The short and simple answer to this issue of ethics and sustainability is to refrain from using white sage or palo santo. Another option is to protect the sacredness and sustainability of these holy plants by ensuring that you are purchasing them from a reliable and ethical source. In the meantime, I encourage you to consider trying other energy clearing practices. I've gathered a few here for you.
7 Sustainable Methods Of Energetic Cleansing
Creating sound has the ability to shift the vibrational frequency of any atmosphere thus making it a useful tool for recalibrating the energy of any physical space. There are many different instruments and spiritual tools you can use.
Some examples are: Recorded Music, Pre-recorded Sounds of nature, Singing, Tibetan bells or bowls, Drums, Rattles, Tuning Forks, Sound bowls.
Salt connects us to the ocean. It has the power to preserve, cleanse and heal. Salt is made up of positive and negatively charged particles making it a neutral substance. Thus, it has the abilities to absorb negative energies. A few common ways to use salt as an energetic cleansing tool is to take a salt bath, sprinkle it in four corners of every room, or soak your feet in saltwater.
Learn About Using Salt Water Cleansing Therapy Via Spiritual Science Research Foundation: Here
Water is an element of this Earth which symbolizes purification, our subconscious mind, intuition, renewal, and transformation. Water is cleansing. Simply taking a shower, bath, washing your hand's and face is a cleansing act. You can embed the use of water into your energy clearing ritual by setting an intention for what you want to release or cleanse from your space before taking a bath or shower or taking an herb-infused salt bath.
Learn How To Take A Spiritual Bath and Why You Need One From PrettyBossTV: Here
Through prayer, we commune with the Divine. The great thing about prayer is you do not need to use any tools to partake in this practice. The only thing you need is your voice. As you pray, you can ask for support with clearing away unwanted energies or whatever it is that makes you feel stuck.

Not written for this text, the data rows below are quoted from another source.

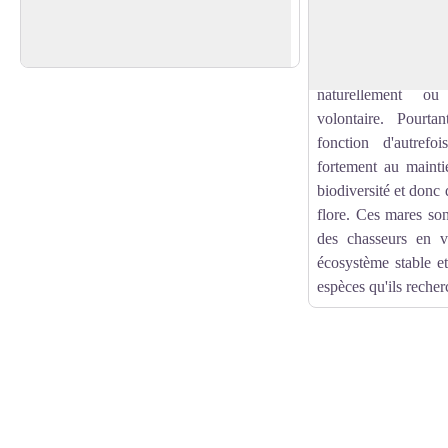
Voir l'image en plein écran
avec douceur et fraîcheur, même au plus
besoins en eau liés
fort de l’été !
fait du développeme
potable, beaucoup d
naturellement o
volontaire. Pourta
fonction d'autrefoi
fortement au maintie
biodiversité et donc d
flore. Ces mares son
des chasseurs en v
écosystème stable e
espèces qu'ils recher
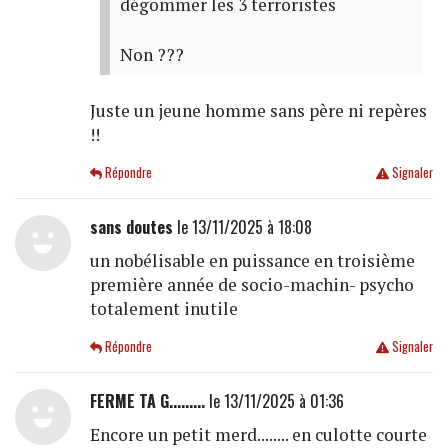
dégommer les 3 terroristes
Non ???
Juste un jeune homme sans père ni repères
!!
Répondre
Signaler
sans doutes
le 13/11/2025 à 18:08
un nobélisable en puissance en troisième
première année de socio-machin- psycho
totalement inutile
Répondre
Signaler
FERME TA G.........
le 13/11/2025 à 01:36
Encore un petit merd........ en culotte courte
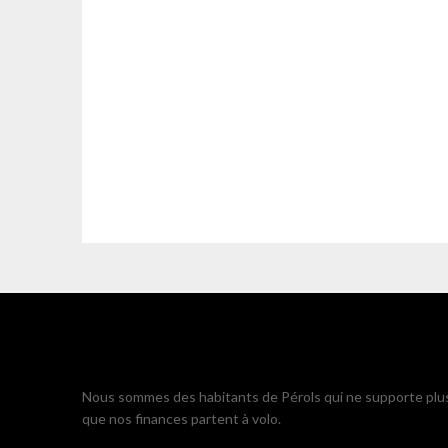
Nous sommes des habitants de Pérols qui ne supporte plu
que nos finances partent à volo.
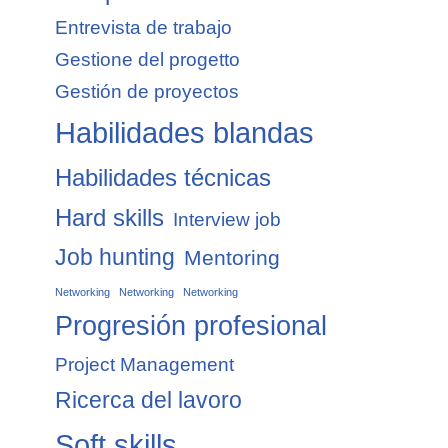
Entrevista de trabajo
Gestione del progetto
Gestión de proyectos
Habilidades blandas
Habilidades técnicas
Hard skills
Interview job
Job hunting
Mentoring
Networking
Networking
Networking
Progresión profesional
Project Management
Ricerca del lavoro
Soft skills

A word of prayer can be simply a few words, and you can rely on which deity that supports your belief system.
Like prayer, Meditation is an easily accessible tool for energy cleansing. The only tool you need to mediate is your mind. Through, setting an intention and visualization you can use the mind to tap into the loving spirit of this universe in order to clear away any unwanted energy within yourself.
A Self-cleansing Meditation Resource: A Chakra Clearing Meditation by MAry Freeth on Insight Timer
6| Herbal plants
If you feel a strong connection to smoke cleansing with plants, you can use other more sustainably sourced herbs or purchase from ethical businesses. But the great thing about plants is you can easily grow your own plants at home. Some suggestions of herbs you can use as an alternative are cinnamon sticks, eucalyptus leaves, bay leaves, rosemary, mugwort, juniper, vervain, and lavender.

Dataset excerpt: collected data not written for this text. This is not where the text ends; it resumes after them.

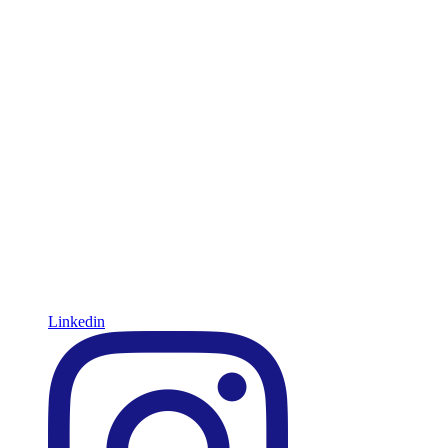
Linkedin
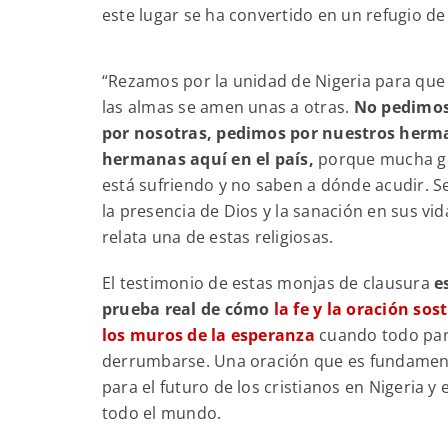
este lugar se ha convertido en un refugio de 
“Rezamos por la unidad de Nigeria para que
las almas se amen unas a otras.
No pedimos
por nosotras, pedimos por nuestros herm
hermanas aquí en el país,
porque mucha g
está sufriendo y no saben a dónde acudir. S
la presencia de Dios y la sanación en sus vid
relata una de estas religiosas.
El testimonio de estas monjas de clausura
e
prueba real de cómo
la fe y la oración sos
los muros de la esperanza
cuando todo pa
derrumbarse. Una oración que es fundamen
para el futuro de los cristianos en Nigeria y 
todo el mundo.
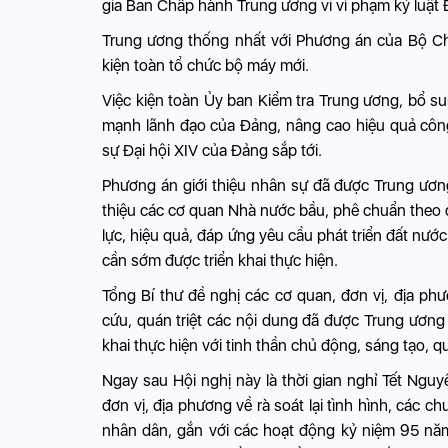
gia Ban Chấp hành Trung ương vì vi phạm kỷ luật 
Trung ương thống nhất với Phương án của Bộ Chính
kiện toàn tổ chức bộ máy mới.
Việc kiện toàn Ủy ban Kiểm tra Trung ương, bổ su
mạnh lãnh đạo của Đảng, nâng cao hiệu quả công
sự Đại hội XIV của Đảng sắp tới.
Phương án giới thiệu nhân sự đã được Trung ương 
thiệu các cơ quan Nhà nước bầu, phê chuẩn theo
lực, hiệu quả, đáp ứng yêu cầu phát triển đất nư
cần sớm được triển khai thực hiện.
Tổng Bí thư đề nghị các cơ quan, đơn vị, địa p
cứu, quán triệt các nội dung đã được Trung ương
khai thực hiện với tinh thần chủ động, sáng tạo, quy
Ngay sau Hội nghị này là thời gian nghỉ Tết Ngu
đơn vị, địa phương về rà soát lại tình hình, các c
nhân dân, gắn với các hoạt động kỷ niệm 95 năm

Breathwork is a powerful breathing technique that brings your awareness to the movement of your breath to improve your emotional, mental and spiritual well-being. It also serves to circulate stagnant energy within the body. Breathwork clears out unwanted or dormant energy.
A Breathwork Resource: A Guided Breathwork Meditation With Erin Telford
The one thing we can learn here is to always question the intent behind why we are engaging in a particular practice. It is important that whatever spiritual practice we choose to engage in is done with love, reverence, and care with consideration for the sustainability of our Earth.

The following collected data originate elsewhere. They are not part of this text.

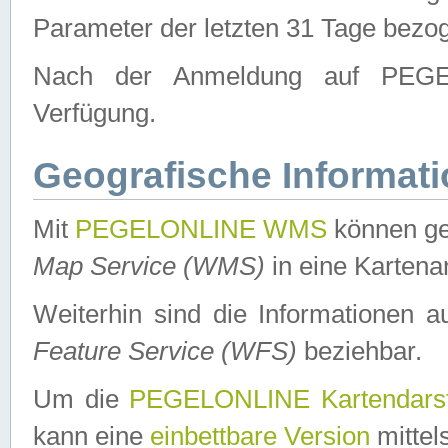
Parameter der letzten 31 Tage bezo
Nach der Anmeldung auf PEGEL
Verfügung.
Geografische Informat
Mit
PEGELONLINE WMS
können ge
Map Service (WMS)
in eine Kartena
Weiterhin sind die Informationen 
Feature Service (WFS)
beziehbar.
Um die
PEGELONLINE Kartendarst
kann eine
einbettbare Version
mittel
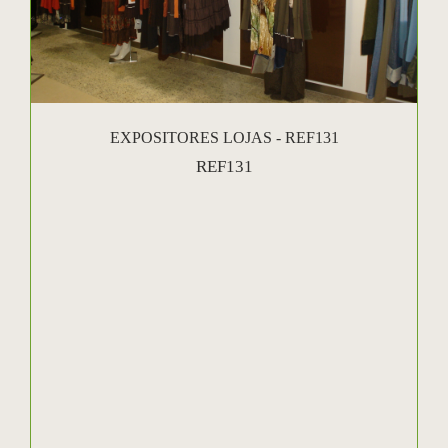
EXPOSITORES LOJAS - REF131
REF131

A few questions to ask yourself when deciphering whether or not to engage in a spiritual practice:
What is my intent for engaging in this practice?
What is the historical origin of this practice? What is the meaning and purpose behind it?
Am I honoring my ancestors or the ancestors of those who by engaging in this practice?
Do I have the ability to maintain reverence for the sacred as I engage in this practice?